### DOCUMENT SECTION
How to get keyword search result with less ingest time

Appreciate if someone can help me to understand how to make the inject and other settings in order to get better keyword search result in less ingest time.

I have several EWF (e01) images which have to examine using keyword searches. I have to make sure searches are conducted on deleted files, and any container files such as *.pst , *.zip etc. too.

Following snapshots shows the status of one image ingesting(as of 02nd Aug) . after many hours i’m not sure to what extent the keyword search is completed.

Following snapshots taken 05 Aug.

Appreciate if someone can give an advice about:

  1. how is the status of ingest process?
  2. how to optimize the ingest process?
  3. approximately how long it will take to complete the keyword search?
  4. any other thoughts that make this exercise successful?

I’m using an old laptop Intel i5-2430M 2.4GHz 4CPUs, 8GB RAM, OS is windows 7.
Autopsy version 4.11.0

There is nothing in the screen shots to indicate that the keyword search module is engaged in indexing text in one of the three file ingest threads in any of the snapshots. However, it looks like the recent activity and email parser modules are somehow “stuck.” If I am reading the little numbers in the Elapsed Time columns correctly, recent activity analysis has been going on for ~175 hours and the email parser has been analyzing archive.pst for something like ~128 hours. You might want to check the logs or send them to me here at Basis Technology, if that is an option. I am the Autopsy Team Lead.

### TASK LIST
a: Set down the passage of the Autopsy ingest thread word for word, starting with "Appreciate if someone can help" and going on through "as *.pst , *.zip etc. too.".
b: In the Autopsy ingest thread, which version of Autopsy does the person asking for help say they are using?
c: Extend the Autopsy ingest thread, picking up right after its final sentence.
The material after this point comes from a separate source.

(Data pulled from a collection)
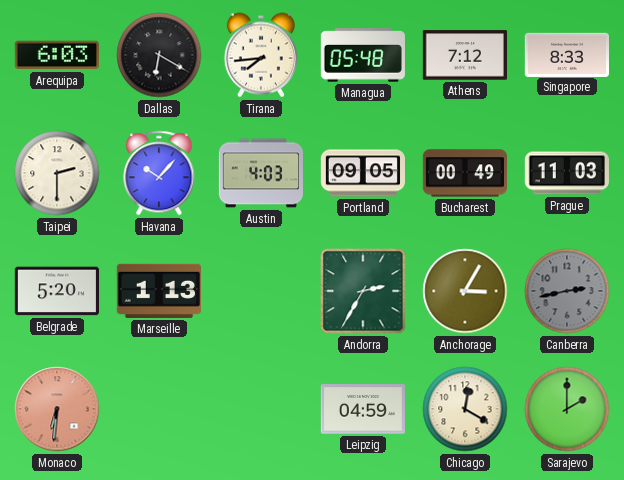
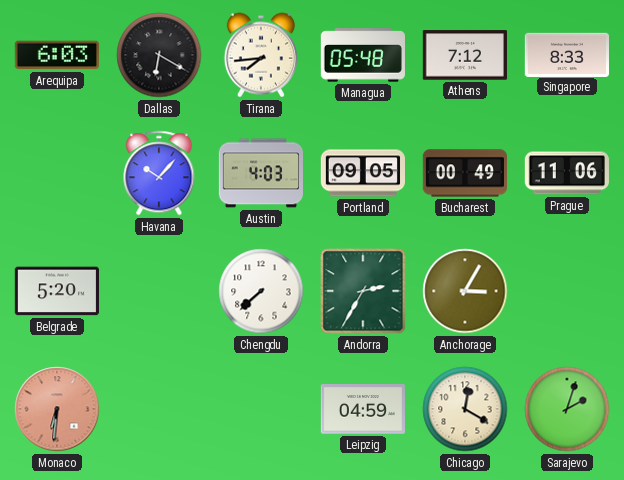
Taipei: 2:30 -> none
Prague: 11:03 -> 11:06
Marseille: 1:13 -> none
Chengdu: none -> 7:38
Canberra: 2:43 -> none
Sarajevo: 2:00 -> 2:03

### TASK-BY-TASK ANSWERS
a:
Appreciate if someone can help me to understand how to make the inject and other settings in order to get better keyword search result in less ingest time.

I have several EWF (e01) images which have to examine using keyword searches. I have to make sure searches are conducted on deleted files, and any container files such as *.pst , *.zip etc. too.

b: Autopsy version 4.11.0.

c:
Note that indexing text for keyword search appears in the ingest snapshot, but actual searching of text for keywords does not. Searching happens in a different thread pool. It will have its own progress bar in the lower right hand corner, but that’s it. Perhaps the progress bar for keyword search is scrolled out of sight in the screenshot?

If you are certain that keyword search is also proceeding slowly, I would note that keyword search is a RAM intensive process. As you already know, I think, 8GB of RAM is not a lot. I certainly would not try to do two ingest jobs simultaneously, as you are doing here.

One thing you could do is define a file filter, to limit the files that are processed in an ingest job. You can do so through Tools=>Options=>Ingest tab=> File Filters tab and then select the filter when you kick off an ingest job. However, there are some limitations on the filters that can be defined. Filtering on extension is easy, filtering on deleted files is unfortunately not currently supported.

How long any ingest job will take, and keyword search in particular, is highly dependent on the input and the resources of the computer. I don’t have a way to predict how long your jobs will take.

1 Like

Thank you so much for valuable inputs!!

File filtering is a good option which i just started as you referred.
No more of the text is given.